Aku tidak mengurangi ritme kocokanku, aku terus nengocok memek Ningsih yang sedang dilanda badai orgasme. Kocokanku yang konsisten membuat tubuh Ningsih semakin klojotan.
"Aduhhhhh, ampunnnnn ennnnak !" Ningsih memelukku semakin erat.
"Ning, Aa gak kuat mau kelllluarrrrr.....!" dan ahirnya kontolku menembakkan pejuh ke memek istriku.
"Ning kelllluarrrrr lagiiiii !"
********
"Jang, penganten baru jangan ngelamun mulu!" Lilis mengagetkanku yang sedang melamun di teras depan rumah sepulang dari membantu ibu membereskan dagangannya.
"Iya, nich A Ujang pulang bukannya lanslgsung masuk, malah bgelamun di luar." kata Ningsih yang tiba tiba sudah berada di samping Lilis. Mukanya terlihat cemberut, anehnya justru membhatnya terlihat semakin lucu dan imut.
Aku mengikuti kakak beradik itu masuk ke dalam rumah. Di ruang keluarga Ningsih sudah menyiapkan kopi hitam kesukaanku.
"Aa masih mikirin mimpi Abah ?" tanya Ningsih.
"Kamu tahu selingkuhan Ayahmu, Jang?" tanya Lilis yang rupanya sudah tau tentang mimpi Abah.
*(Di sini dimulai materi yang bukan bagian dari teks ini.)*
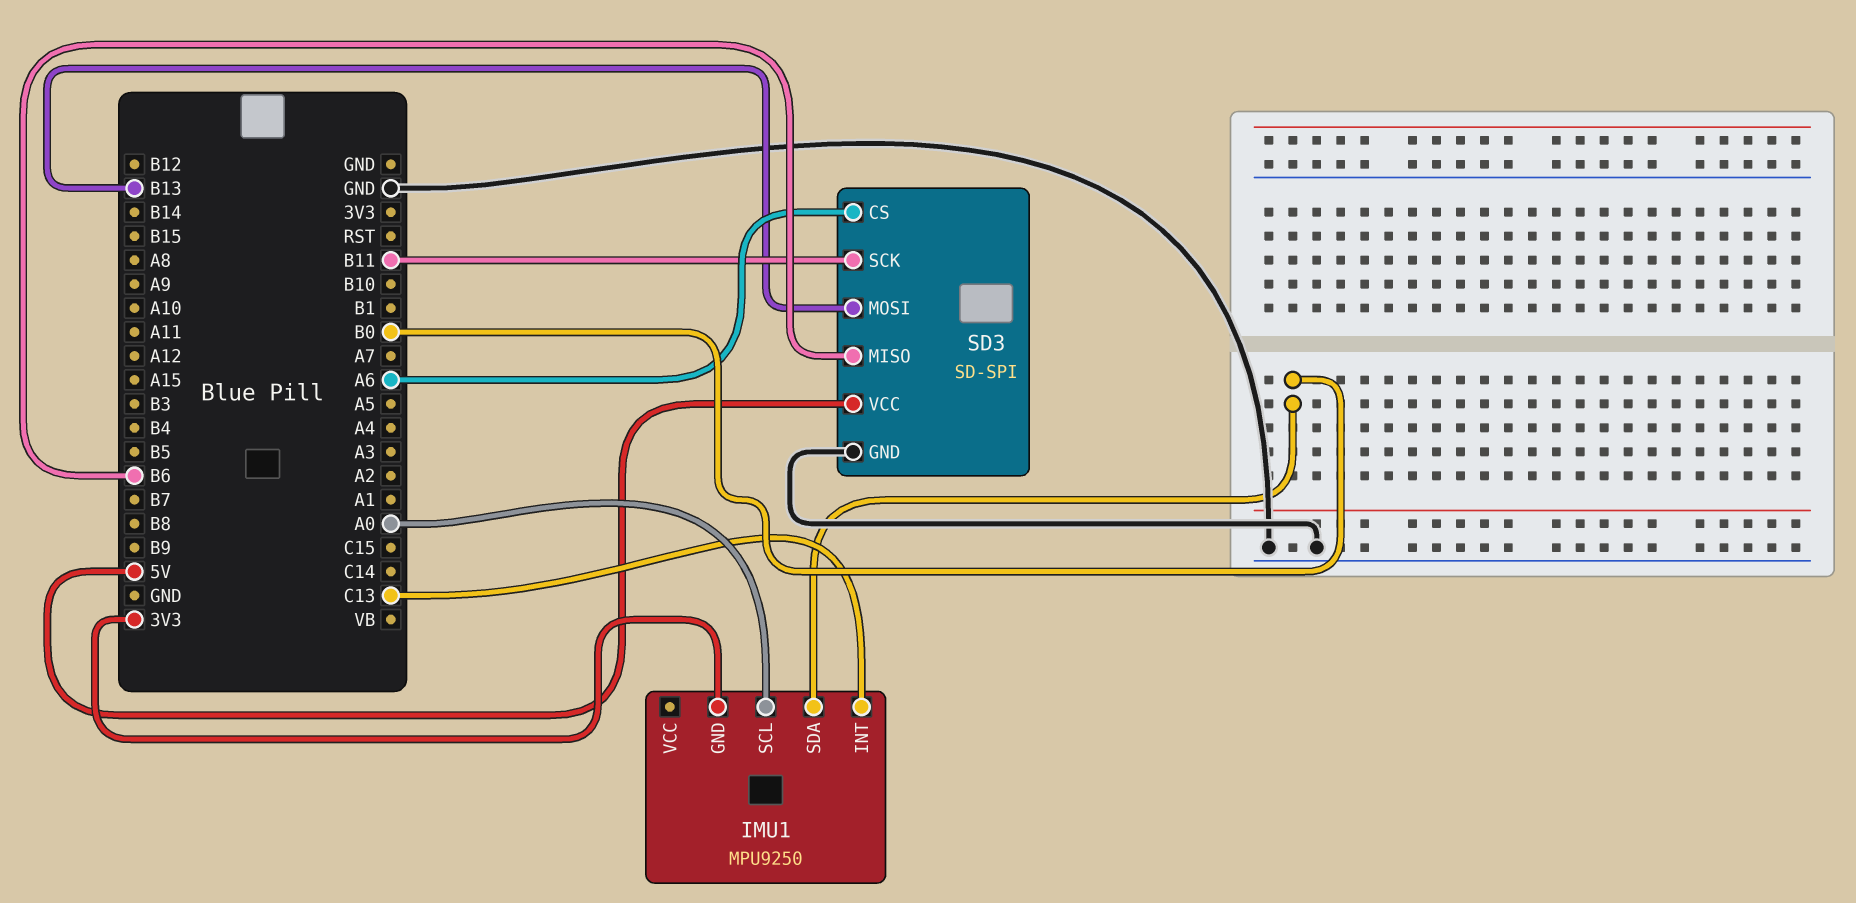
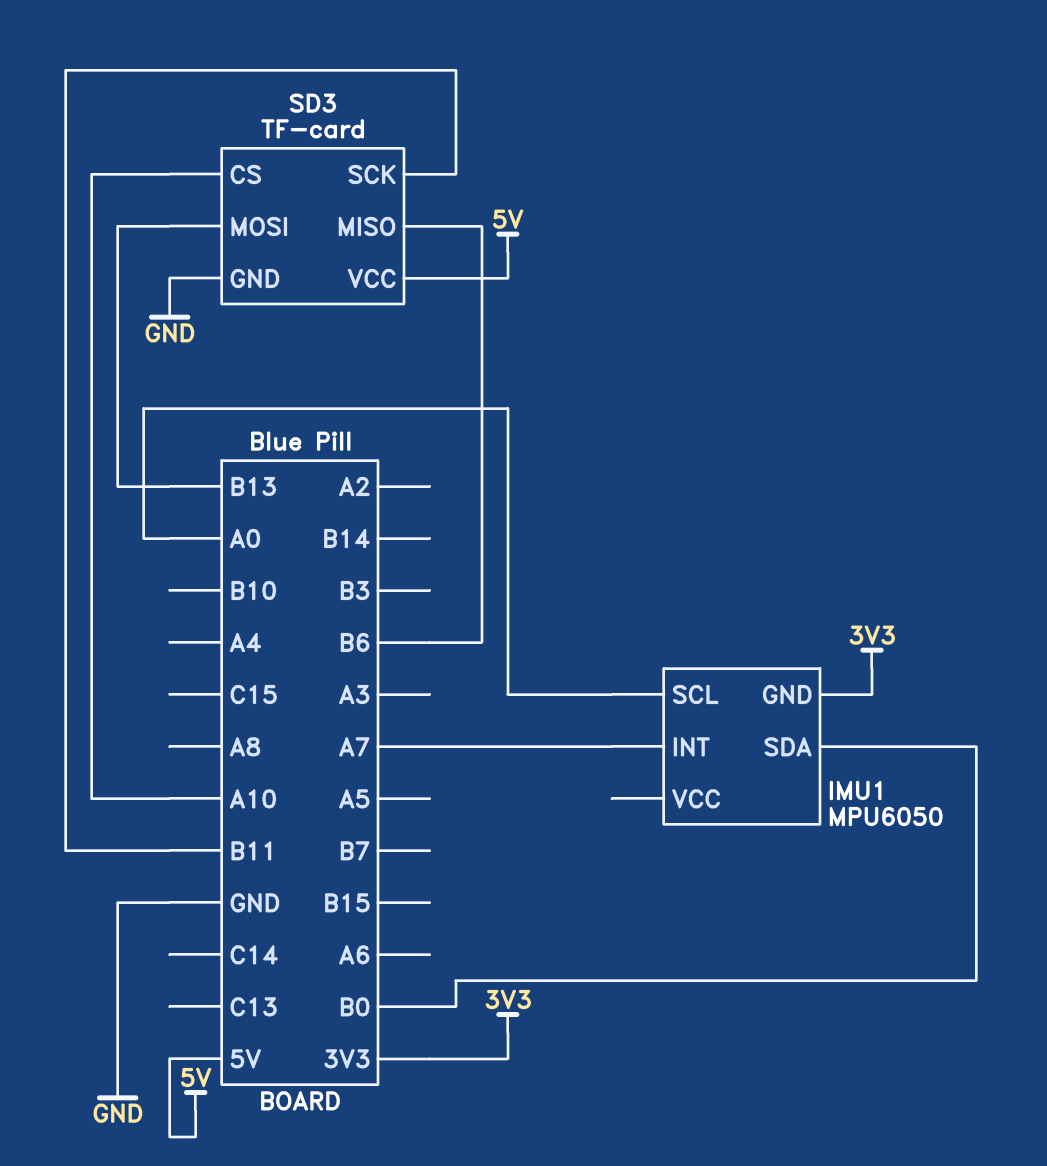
IMU1: MPU9250 -> MPU6050
IMU1 pin INT: C13 -> A7
SD3: SD-SPI -> TF-card
SD3 pin CS: A6 -> A10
"Sudah, malam Jum'at Pon kemarin aku ketemu di Gunung Kemukus." kataku. Lalu aku menceritakan pertemuanku dengan Anis di Gunung Kemukus, tapi aku tidak menceritakan sudah melakukan ritual dengan Anis.
"Kamu tahu alamat Anis gak?" tanya Lilis antusias.
Aku hanya mengangguk sebagai jawabannya. Aku meminum kopi yang sudah mulai dingin. Sebatang rokok kunyalakan untuk menambah nikmat rasa kopi yang aku minum.
Kami terdiam larut dalam pikiran kami masing masing. Karna menurut mimpi Abah, ini senua saling berkaitan. Musibah bisa menimpa salah satu di antara kami kalau ritual berhenti di tengah jalan.
"Kalau Lilis mimpi harus motong kambing kendit di Gunung Kemukus sebagai rasa terimakasih." kata Lilis perlahan.
"Ningsih mimpi disuruh sedekah kambing hitam polos, A!"
Aku baru sadar yang dimaksud dalam mimpi Abah adalah aku. Bukankah aku yang harus nenuntaskan ritual? Seperti juga yang terjadi dalam mimpiku. Setidaknya aku merasa lega, musibah tidak akan menimpa keluargaku.
Setidaknya aku juga tidak begitu hawatir debgan keadaan ibu dan adik adikku. Ibuku sekarang sudah nerasa nyaman bisa berjualan Mie Ayam, dia sudah bisa menghasilkan uang sendiri.
"Ningsih gak mau kehilangan Aa!" Ningsih menahab tangisnya. Air matanya membasahi pipinya yang halus.
"Jang!" Lilis melihatku dengan air mata berlinang.